Entries supplied:
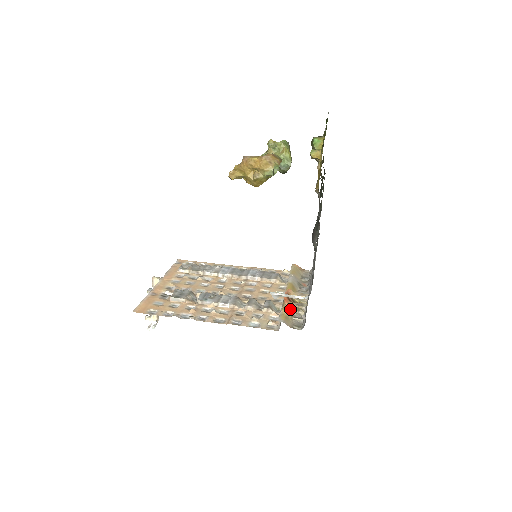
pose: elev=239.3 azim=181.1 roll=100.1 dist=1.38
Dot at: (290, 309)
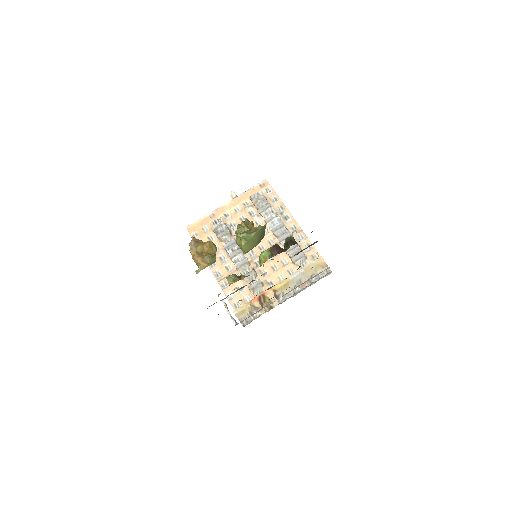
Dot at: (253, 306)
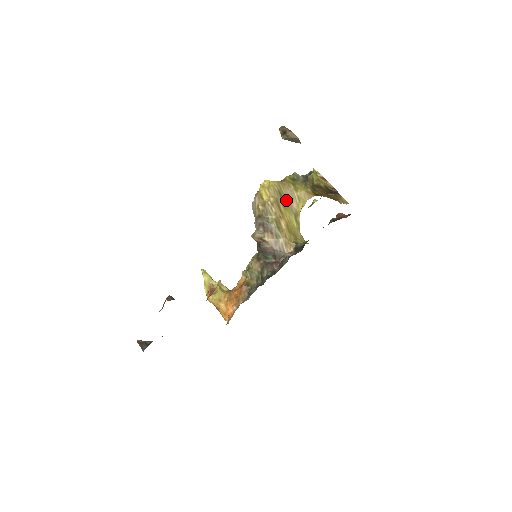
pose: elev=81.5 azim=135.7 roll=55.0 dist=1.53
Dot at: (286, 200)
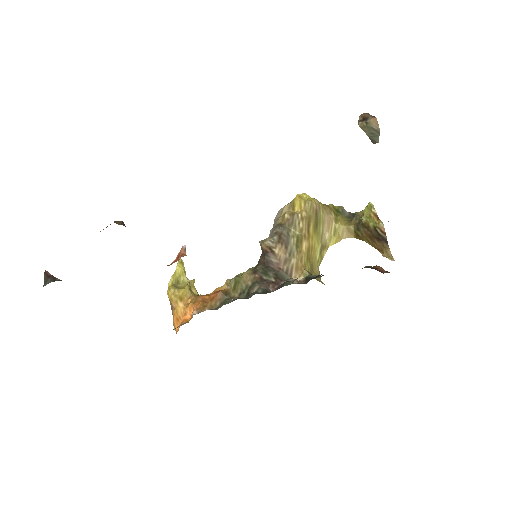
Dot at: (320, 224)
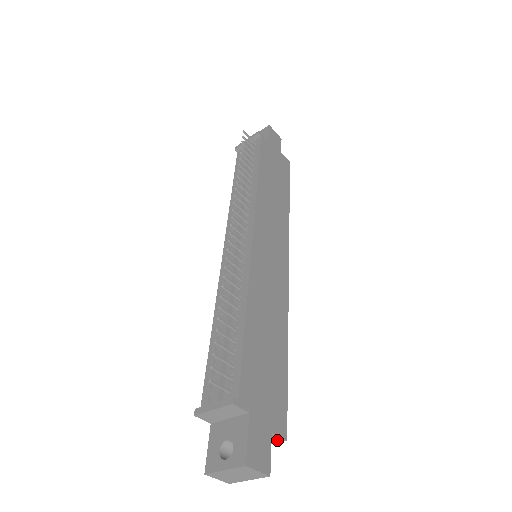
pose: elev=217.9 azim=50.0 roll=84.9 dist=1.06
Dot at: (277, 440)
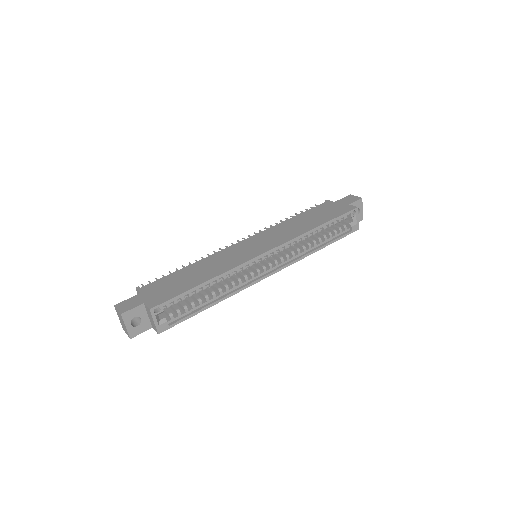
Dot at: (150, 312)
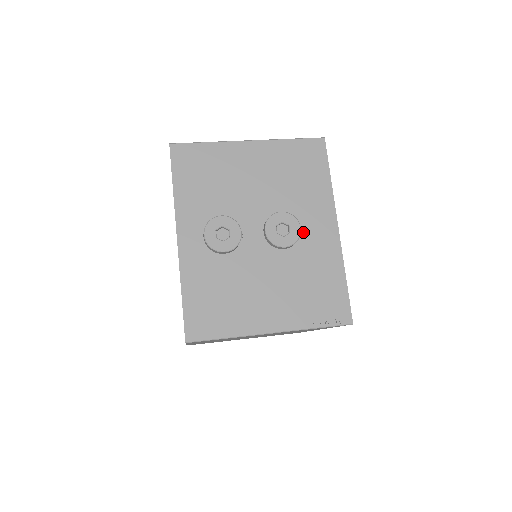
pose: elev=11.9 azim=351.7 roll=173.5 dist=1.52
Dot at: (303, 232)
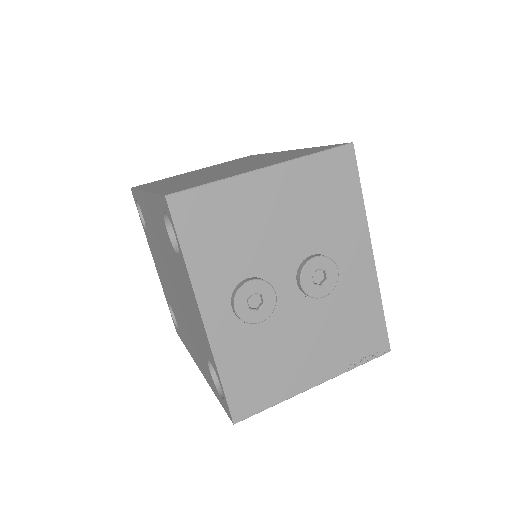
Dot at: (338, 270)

Written exercise: Copy every line of text in the records above word for word, omitting the pictures.

Solved exercise:
pose: elev=239.3 azim=181.1 roll=100.1 dist=1.38
Dot at: (290, 309)
Dot at: (253, 306)
pose: elev=81.5 azim=135.7 roll=55.0 dist=1.53
Dot at: (286, 200)
Dot at: (320, 224)
pose: elev=217.9 azim=50.0 roll=84.9 dist=1.06
Dot at: (277, 440)
Dot at: (150, 312)
pose: elev=11.9 azim=351.7 roll=173.5 dist=1.52
Dot at: (303, 232)
Dot at: (338, 270)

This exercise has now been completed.